Regeneration means taking what is stuck or broken and reforming it in a new and improved shape. The problem is that this narrative only works once. In The Lion King, Simba comes back from exile, takes over Pride Rock, restores balance and everyone lives happily ever after. End of story, right? My concern with our fixation on regeneration (and by extension rewilding) is that we don’t ever rebalance the system and will end up in a continuous cycle of rebirth and destruction each time with the same systemic challenges to fix, more like Groundhog Day. 

Self-determination alone makes the regenerative brand narrative enticing, but government is super-charging it by asking us to be the heroes of climate change. Private natural capital markets are being encouraged to both support farmer incomes and to enable corporate investment in offsets and ‘nature-based solutions’. Farmers across the country seem willing to wear the cape and unite in fighting a common carbon foe.  

The reality is that the goal of reaching net zero is short sighted and arguably misguided if it undermines other essential land-based services, such as our need to eat. Carbon investment requires a change in land use or land management, but the change produces ultimately diminishing carbon returns over a standard 100-year assessment (other than on peat, which can sequester in perpetuity). So, we might get to net zero by 2050 (or 2040) with lots of land use change and technological intervention, but then what? 

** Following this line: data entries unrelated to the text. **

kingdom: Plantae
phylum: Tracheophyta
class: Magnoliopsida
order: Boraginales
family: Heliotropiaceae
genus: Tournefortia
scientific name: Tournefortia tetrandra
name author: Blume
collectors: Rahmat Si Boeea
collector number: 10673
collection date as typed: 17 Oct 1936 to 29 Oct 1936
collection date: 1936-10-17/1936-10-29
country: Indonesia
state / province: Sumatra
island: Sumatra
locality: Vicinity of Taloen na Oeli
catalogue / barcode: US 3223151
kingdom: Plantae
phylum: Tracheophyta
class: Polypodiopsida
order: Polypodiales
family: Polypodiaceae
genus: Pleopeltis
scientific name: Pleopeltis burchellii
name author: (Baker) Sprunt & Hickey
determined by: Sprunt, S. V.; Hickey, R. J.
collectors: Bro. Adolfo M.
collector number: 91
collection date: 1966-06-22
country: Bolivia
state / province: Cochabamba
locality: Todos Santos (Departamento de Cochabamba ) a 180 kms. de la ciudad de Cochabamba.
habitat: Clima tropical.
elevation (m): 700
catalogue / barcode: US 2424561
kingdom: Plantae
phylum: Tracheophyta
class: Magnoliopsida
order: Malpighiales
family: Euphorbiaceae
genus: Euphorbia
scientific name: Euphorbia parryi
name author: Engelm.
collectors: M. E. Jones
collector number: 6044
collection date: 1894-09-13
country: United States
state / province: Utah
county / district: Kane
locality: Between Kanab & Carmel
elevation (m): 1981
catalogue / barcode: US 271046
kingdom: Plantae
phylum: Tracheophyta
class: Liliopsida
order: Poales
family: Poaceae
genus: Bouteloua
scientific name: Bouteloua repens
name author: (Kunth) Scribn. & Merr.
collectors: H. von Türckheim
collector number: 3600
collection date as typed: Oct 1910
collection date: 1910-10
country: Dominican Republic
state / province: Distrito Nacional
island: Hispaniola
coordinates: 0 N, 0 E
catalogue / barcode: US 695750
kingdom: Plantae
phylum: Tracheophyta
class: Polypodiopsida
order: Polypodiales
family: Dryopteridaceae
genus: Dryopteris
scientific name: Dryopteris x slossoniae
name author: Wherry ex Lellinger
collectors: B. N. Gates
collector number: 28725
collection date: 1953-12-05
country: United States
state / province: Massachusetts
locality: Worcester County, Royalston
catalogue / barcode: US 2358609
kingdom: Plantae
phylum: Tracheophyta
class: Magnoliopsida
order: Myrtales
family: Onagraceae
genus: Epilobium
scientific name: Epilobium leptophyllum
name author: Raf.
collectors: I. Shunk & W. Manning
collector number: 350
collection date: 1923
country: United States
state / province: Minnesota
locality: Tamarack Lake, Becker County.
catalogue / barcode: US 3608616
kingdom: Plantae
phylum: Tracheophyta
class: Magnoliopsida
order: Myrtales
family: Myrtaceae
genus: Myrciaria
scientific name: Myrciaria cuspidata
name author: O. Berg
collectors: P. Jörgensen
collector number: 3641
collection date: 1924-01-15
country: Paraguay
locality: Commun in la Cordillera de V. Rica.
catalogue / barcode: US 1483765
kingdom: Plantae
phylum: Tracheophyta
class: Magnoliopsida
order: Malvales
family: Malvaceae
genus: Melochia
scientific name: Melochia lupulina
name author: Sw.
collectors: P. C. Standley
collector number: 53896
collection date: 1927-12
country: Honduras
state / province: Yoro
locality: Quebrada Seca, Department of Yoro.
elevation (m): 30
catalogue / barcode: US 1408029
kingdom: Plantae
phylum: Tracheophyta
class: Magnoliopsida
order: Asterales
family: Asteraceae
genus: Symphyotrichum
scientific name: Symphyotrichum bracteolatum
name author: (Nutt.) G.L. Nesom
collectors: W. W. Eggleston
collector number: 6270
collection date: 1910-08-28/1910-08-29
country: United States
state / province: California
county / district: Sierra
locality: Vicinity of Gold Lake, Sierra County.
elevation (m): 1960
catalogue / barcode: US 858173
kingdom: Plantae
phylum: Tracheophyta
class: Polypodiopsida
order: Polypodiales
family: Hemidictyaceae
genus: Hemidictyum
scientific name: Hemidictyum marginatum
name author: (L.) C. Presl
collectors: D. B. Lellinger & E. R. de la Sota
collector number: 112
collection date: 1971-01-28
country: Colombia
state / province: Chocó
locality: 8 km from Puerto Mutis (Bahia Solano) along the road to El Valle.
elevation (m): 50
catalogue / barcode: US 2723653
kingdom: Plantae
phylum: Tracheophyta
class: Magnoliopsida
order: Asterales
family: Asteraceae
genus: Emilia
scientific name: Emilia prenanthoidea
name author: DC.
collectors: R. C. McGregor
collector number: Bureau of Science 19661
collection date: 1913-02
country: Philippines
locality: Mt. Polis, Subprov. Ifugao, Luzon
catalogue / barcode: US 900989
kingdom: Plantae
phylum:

One may well ask whether that is our concern, here and today. If the money is there, rational business actors will respond to market signals and do whatever they can to hoover up carbon pounds. But a 28-year time frame (to 2050) is well within the predictable career of most new entrants to agriculture and even those like myself who are firmly mid-career. For those with multi-generational aspirations, it is but a blink in time.

Our collective farming story is not going to end at the point of maximum soil carbon sequestration, with UK farmers content and happy and the system fixed. We need to think differently if we’re going to have a narrative for ‘Brand Britain’ agriculture that takes us beyond retirement and into our own next generation. 

Farming should not be a short-term opportunity, but a clear vision as to how do we do this in perpetuity. We need to break the narrative of beating the system for self-gain and self-improvement and consider how farming collectively is playing a role that provides a valuable and irreplaceable service for others. 

Bill Murray’s character in Groundhog Day ultimately breaks the spell, by putting others’ interests above his own. We have to remember that for farming, managing carbon is just one element of true sustainability, not the only one. For those with succession ambitions and a collective interest in the wellbeing of our sector, seeing beyond the carbon message is critical in finding a 'why' for post-CAP agriculture. The age old saying of 'Live as if you’ll die tomorrow, farm as if you’ll live forever' should not be forgotten.